Chicken hotpot with e leaves bursts with flavor from its tender chicken marinated with aromatic and sour e leaves paired with bamboo shoots, mushrooms, and a touch of spiciness from green chilies.
E leaf, or lemon basil leaf, a distinctive spice from south central and Central Highlands regions, has its roots in Phu Yen and has become a delicacy in Da Lat. It offers a citrusy and herbal flavor.
This recipe serves four to five people and provides 2,856 kcal in total. It takes about 40 minutes.
Ingredients
– 1 whole chicken. Choose free-range chicken for a more robust, tasty, and aromatic meat flavor.

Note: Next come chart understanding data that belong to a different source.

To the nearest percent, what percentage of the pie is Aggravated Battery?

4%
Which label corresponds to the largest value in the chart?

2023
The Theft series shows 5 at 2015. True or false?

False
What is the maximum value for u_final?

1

– 1 bunch of e leaves. Ensure the leaves stay fresh by avoiding soaking them too long.
– Green chili, lemongrass, shallots, garlic
– Fish sauce, salt, stock powder, sugar, pepper
– Coconut water or mineral water
– Mushrooms (such as shimeji and seafood mushrooms), bamboo shoots
– Vermicelli or noodles
Instructions
1. Preparation
a. Prepare e leaves and aromatics
– Pick young leaves from the bunch, wash them.
– Leave the stems. Add them to the broth later for enhanced aroma.

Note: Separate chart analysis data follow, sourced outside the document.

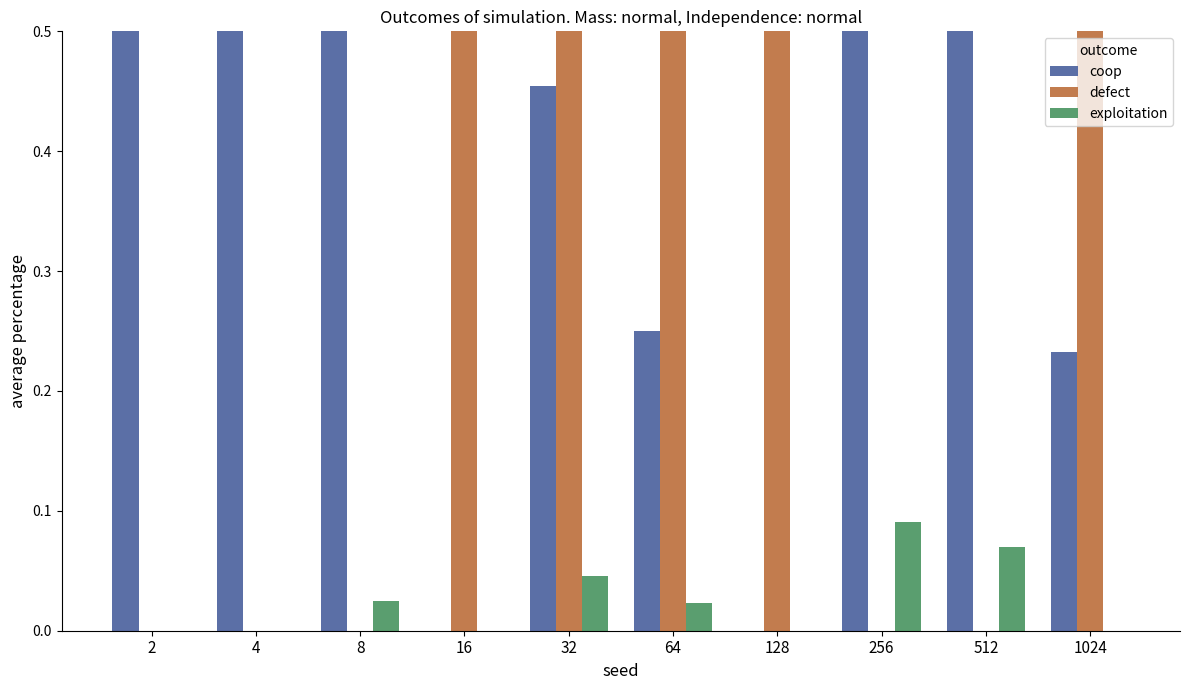

The coop series shows 1.4 at 2. True or false?

False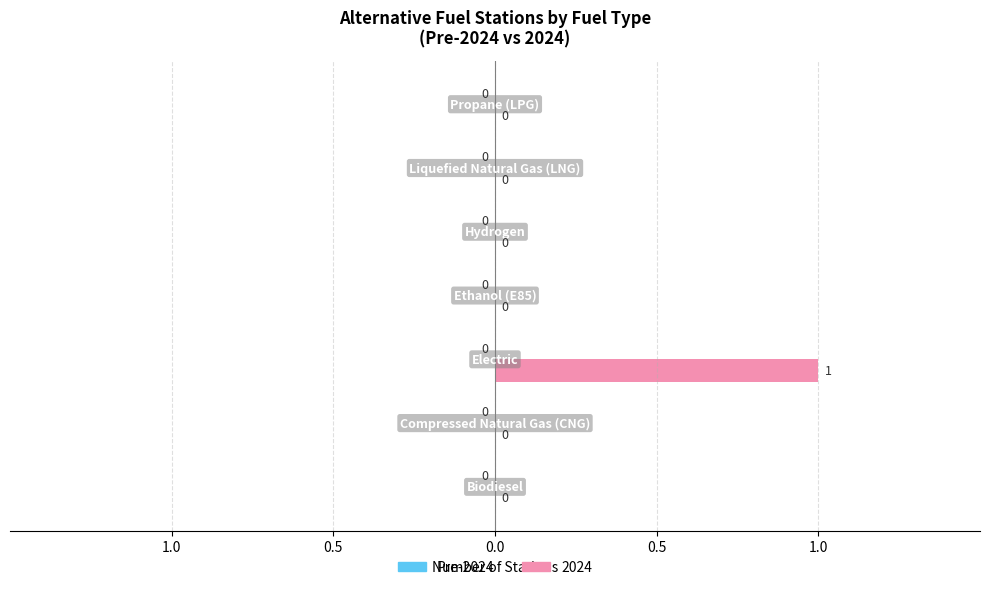

What is the sum of all values?

1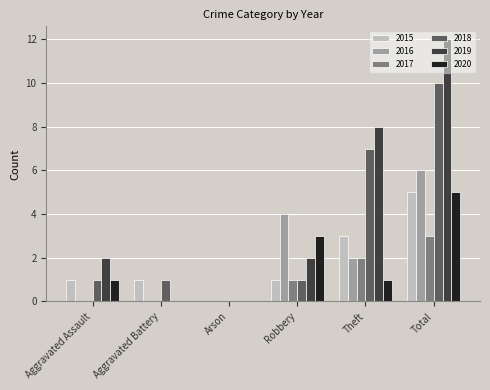

Are the bars horizontal?

No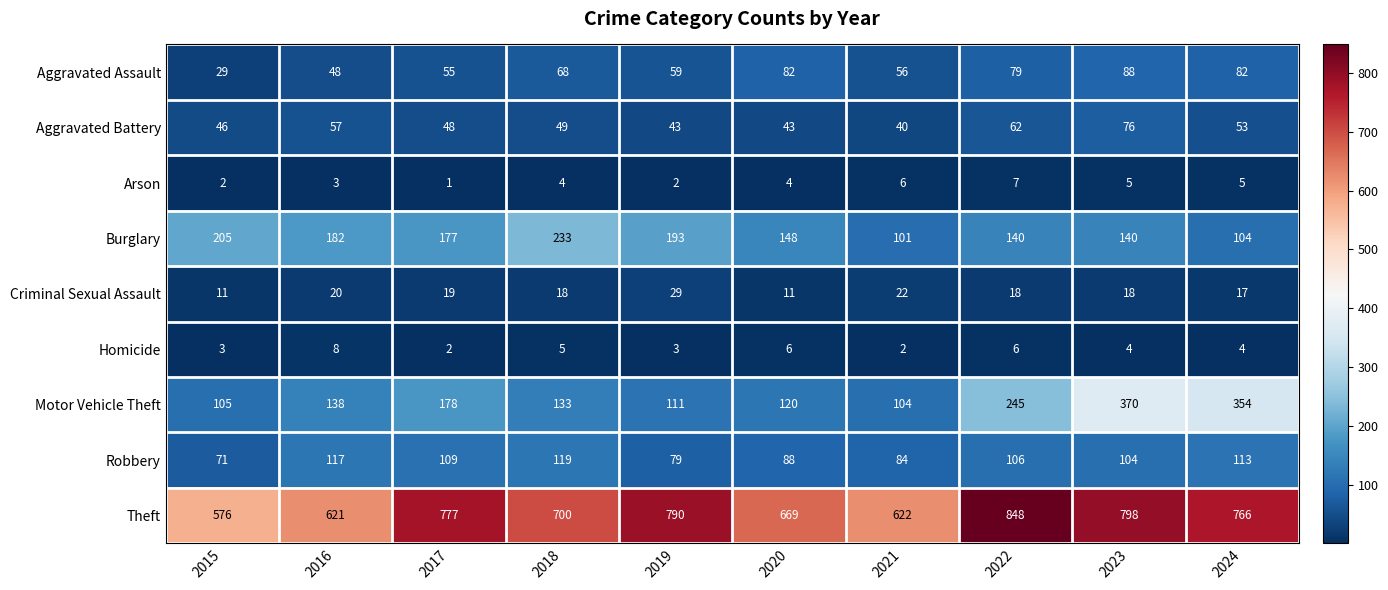

Rank the series at 2017 from lowest to highest value.

Arson, Homicide, Criminal Sexual Assault, Aggravated Battery, Aggravated Assault, Robbery, Burglary, Motor Vehicle Theft, Theft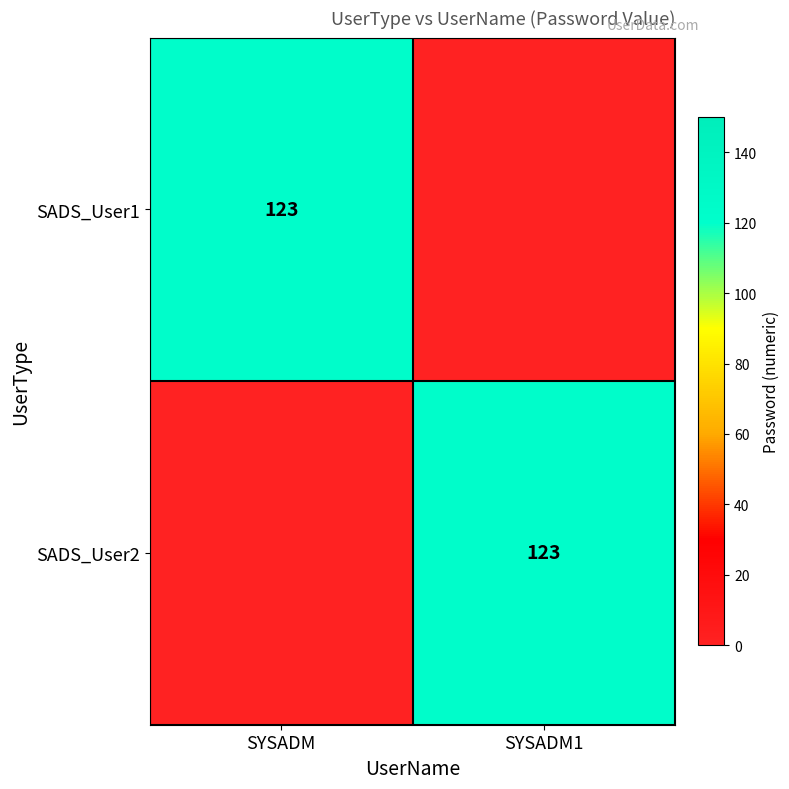

At which category is the sum across all series the highest?

SYSADM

– Crush a few lmeaves with green chili until smooth, then divide into two parts.
– Mix one part of the mixture with dry roasted salt for dipping. The other part is used to marinate the chicken.
– Chop shallots and garlic.
– Crush lemongrass and chop the base into thin slices. Cut the long stem into pieces and add to the hot pot for flavor.
Lemongrass, e leaves, chilies, and garlic play a significant role in developing the aromatic flavor of the broth. Photo by VnExpress/Bui Thuy |
b. Prepare chicken
– Thoroughly clean the chicken by rubbing it with lemon and salt.
– Wash it several times until clean, then drain and cut into bite-sized pieces.
Pickets of a chicken and its organs to be added to the hotpot. Photo by VnExpress/Bui Thuy |
– Combine chicken with half of the basil leaves and crushed green chili.
– Add half of the lemongrass, minced shallots and garlic.
– Season with 2 tablespoons of fish sauce, 1 teaspoon of salt, 1 teaspoon of stock powder, 1 teaspoon of pepper.
– Mix well and marinate for 30 minutes.
After marinating, the chicken takes on a light greenish color coming from the combination of e leaves and green chilies. Photo by VnExpress/Bui Thuy |
c. Prepare bamboo shoots and mushrooms
The slices of fresh bamboo shoots have a vibrant, golden-bright color. Photo by VnExpress/Bui Thuy |
– Peel bamboo shoots, then slice thinly.
– Boil the bamboo slices 3-4 times to remove bitterness. Remember to keep the lid open.
– Optionally, stir-fry and season with a pinch of salt and a teaspoon of fish sauce for extra flavor
– Wash mushrooms with diluted salt water and drain.
Shimeji and seafood mushrooms are commonly used in this hotpot dish. Photo by VnExpress/Bui Thuy |
2. Cooking process
– Fry the remaining onions, garlic, and lemongrass.
– Add the marinated chicken and stir-fry.
As the chicken is cooked, it becomes firmer in terms of texture, and its color deepens to a richer shade of yellow. Photo by VnExpress/Bui Thuy |
– For the best broth, use mineral water or fresh coconut water for sweetness.
– Add lemongrass and the stems of e leaves.
– Cook over medium heat until the chicken is sweet and tender.
– Adjust seasoning, add green chili and bamboo shoots.
– Crush e leaves lightly before serving to release fragrant essential oils.
A golden chicken hotpot adorned with e leaves and mushrooms, surrounded by a layer of chicken fat. Photo by VnExpress/Bui Thuy |
3. Finished product
Dip chicken in salt and crushed green chili leaves. Experience the soft and sweet chicken, complemented by the aromatic e leaves in the light but aromatic broth. Pair it with crispy bamboo shoots, sweet mushrooms, and a hint of spiciness from green chili.